Supplied data START

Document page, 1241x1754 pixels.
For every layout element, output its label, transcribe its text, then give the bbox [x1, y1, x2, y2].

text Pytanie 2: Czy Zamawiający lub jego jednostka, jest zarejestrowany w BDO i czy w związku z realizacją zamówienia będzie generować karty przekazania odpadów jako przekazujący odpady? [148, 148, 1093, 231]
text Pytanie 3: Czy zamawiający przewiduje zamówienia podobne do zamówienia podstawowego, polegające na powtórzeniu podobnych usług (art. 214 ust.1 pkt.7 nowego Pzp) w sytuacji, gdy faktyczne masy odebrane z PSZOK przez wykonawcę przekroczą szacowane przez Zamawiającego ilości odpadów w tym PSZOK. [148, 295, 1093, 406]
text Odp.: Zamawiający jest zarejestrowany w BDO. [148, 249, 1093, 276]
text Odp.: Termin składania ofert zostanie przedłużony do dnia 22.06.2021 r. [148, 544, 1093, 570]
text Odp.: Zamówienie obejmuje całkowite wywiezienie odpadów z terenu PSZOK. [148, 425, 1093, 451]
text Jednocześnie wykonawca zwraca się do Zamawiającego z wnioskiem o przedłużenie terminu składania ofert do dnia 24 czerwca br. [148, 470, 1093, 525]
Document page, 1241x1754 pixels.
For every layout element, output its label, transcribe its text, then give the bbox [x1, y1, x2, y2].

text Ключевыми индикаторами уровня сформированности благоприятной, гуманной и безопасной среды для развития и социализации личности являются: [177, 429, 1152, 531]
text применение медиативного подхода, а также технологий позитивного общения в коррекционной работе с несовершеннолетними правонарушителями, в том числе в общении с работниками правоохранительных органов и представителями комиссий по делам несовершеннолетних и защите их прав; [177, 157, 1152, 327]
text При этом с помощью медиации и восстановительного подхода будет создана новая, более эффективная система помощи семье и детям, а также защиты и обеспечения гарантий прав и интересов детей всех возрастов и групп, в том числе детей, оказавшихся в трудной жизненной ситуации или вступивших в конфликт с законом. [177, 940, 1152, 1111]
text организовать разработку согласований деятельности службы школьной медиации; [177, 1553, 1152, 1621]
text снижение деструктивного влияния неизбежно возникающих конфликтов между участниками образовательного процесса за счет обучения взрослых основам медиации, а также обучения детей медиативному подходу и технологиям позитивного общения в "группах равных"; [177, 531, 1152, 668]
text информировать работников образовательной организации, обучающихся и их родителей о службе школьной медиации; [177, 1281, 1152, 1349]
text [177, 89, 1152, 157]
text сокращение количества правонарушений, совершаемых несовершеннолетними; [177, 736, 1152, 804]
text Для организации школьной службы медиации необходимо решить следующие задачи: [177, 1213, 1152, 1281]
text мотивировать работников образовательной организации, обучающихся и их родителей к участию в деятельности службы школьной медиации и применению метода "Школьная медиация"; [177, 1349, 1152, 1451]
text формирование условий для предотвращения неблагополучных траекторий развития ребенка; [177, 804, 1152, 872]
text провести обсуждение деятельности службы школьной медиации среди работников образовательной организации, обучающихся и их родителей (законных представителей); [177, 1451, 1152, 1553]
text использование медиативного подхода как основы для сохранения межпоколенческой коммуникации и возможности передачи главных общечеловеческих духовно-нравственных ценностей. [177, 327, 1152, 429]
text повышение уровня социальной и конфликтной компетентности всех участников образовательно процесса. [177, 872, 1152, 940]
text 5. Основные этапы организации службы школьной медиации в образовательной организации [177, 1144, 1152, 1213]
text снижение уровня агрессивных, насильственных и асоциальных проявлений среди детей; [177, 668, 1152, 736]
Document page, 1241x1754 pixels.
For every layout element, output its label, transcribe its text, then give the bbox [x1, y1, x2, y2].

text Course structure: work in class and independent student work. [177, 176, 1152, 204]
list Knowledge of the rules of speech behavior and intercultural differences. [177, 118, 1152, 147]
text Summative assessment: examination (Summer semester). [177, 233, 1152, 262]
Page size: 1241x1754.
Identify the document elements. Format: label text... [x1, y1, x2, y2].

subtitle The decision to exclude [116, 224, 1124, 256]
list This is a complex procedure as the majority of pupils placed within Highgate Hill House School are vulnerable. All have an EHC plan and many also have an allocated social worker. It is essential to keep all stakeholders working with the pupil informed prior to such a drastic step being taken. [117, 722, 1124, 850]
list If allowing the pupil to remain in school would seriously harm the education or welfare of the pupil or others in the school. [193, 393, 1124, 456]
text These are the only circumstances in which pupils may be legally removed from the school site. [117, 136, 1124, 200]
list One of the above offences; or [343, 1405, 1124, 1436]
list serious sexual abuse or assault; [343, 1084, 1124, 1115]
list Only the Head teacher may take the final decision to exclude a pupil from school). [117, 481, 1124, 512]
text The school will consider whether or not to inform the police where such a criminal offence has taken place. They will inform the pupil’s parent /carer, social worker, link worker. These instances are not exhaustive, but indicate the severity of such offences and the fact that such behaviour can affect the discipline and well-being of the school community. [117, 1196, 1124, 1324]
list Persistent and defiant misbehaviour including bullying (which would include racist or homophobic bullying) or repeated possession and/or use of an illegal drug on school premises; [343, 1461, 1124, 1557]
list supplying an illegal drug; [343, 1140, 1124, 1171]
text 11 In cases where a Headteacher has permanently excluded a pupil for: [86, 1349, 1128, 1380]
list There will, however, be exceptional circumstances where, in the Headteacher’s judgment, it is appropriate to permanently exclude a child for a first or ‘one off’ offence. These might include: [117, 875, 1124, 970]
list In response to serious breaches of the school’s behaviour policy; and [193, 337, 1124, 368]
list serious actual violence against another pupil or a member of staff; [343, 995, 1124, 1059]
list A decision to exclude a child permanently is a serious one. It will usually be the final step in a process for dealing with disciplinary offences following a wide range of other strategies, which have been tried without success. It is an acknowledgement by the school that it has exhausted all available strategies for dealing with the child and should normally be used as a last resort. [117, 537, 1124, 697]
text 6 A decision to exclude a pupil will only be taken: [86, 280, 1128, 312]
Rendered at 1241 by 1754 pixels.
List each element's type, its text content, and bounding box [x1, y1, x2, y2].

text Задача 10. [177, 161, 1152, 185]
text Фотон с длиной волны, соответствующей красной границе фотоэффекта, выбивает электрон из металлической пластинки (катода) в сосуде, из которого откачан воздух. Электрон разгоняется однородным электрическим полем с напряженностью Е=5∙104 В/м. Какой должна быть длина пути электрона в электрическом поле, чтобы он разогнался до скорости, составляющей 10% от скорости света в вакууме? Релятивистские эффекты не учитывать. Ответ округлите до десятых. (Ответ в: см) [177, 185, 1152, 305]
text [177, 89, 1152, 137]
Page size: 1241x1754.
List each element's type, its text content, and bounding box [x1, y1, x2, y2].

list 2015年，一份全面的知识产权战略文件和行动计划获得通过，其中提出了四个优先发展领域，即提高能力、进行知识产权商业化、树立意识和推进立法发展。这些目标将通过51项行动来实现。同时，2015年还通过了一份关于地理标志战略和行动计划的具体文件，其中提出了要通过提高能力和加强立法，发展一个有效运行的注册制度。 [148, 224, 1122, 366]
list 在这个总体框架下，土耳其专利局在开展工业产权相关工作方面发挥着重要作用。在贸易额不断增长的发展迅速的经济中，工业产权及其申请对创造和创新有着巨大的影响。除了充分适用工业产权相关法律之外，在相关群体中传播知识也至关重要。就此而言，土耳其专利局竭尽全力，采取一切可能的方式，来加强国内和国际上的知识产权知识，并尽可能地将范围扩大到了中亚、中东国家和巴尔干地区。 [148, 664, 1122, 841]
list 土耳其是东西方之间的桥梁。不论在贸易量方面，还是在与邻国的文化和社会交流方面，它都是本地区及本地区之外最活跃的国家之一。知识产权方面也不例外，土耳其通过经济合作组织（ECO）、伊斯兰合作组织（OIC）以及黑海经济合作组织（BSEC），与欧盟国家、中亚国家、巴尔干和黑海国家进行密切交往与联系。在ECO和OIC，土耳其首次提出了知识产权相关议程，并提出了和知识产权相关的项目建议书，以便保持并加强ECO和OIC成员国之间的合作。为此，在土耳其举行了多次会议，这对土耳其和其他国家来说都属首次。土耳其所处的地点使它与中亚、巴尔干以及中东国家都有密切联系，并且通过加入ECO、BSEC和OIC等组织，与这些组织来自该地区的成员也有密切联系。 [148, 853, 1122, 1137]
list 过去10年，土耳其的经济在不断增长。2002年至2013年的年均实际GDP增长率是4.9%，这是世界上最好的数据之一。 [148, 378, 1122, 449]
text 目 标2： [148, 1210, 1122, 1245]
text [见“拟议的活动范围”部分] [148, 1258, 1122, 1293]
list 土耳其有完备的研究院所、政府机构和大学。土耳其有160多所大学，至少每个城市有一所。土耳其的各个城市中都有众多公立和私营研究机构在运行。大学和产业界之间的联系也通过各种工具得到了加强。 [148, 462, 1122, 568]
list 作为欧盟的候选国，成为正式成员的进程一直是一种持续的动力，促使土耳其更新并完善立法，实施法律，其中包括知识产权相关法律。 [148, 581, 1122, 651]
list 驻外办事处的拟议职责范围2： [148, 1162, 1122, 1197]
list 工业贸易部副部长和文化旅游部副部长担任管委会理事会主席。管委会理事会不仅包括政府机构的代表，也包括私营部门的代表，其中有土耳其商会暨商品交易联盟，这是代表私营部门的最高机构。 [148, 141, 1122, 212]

Supplied data END

▶ **Task requirements**
For the records given here, say how many lines hold the string "уровня", with no further words.

▶ **Solution to the problem**
3